Only the pictures should be left out; repeat the rest of the data exactly.

[[ DATA TO EXAMINE, beginning ]]

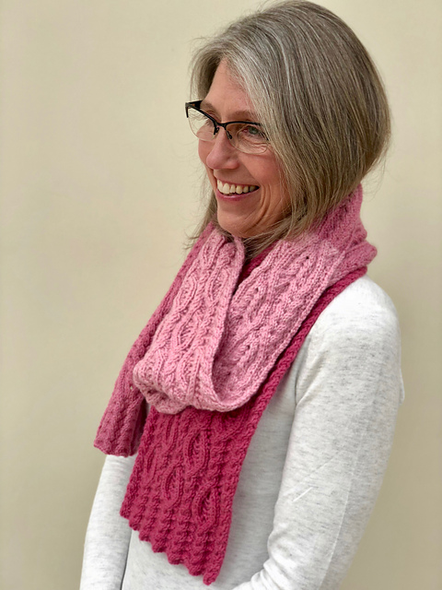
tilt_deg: -13.2
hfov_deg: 28.0
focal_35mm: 52
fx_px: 885
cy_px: 295
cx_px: 221
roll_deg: -0.8
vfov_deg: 36.8
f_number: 2.4
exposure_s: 1/50
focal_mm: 6
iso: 16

[[ DATA TO EXAMINE, end ]]

SOLUTION:
tilt_deg: -13.2
hfov_deg: 28.0
focal_35mm: 52
fx_px: 885
cy_px: 295
cx_px: 221
roll_deg: -0.8
vfov_deg: 36.8
f_number: 2.4
exposure_s: 1/50
focal_mm: 6
iso: 16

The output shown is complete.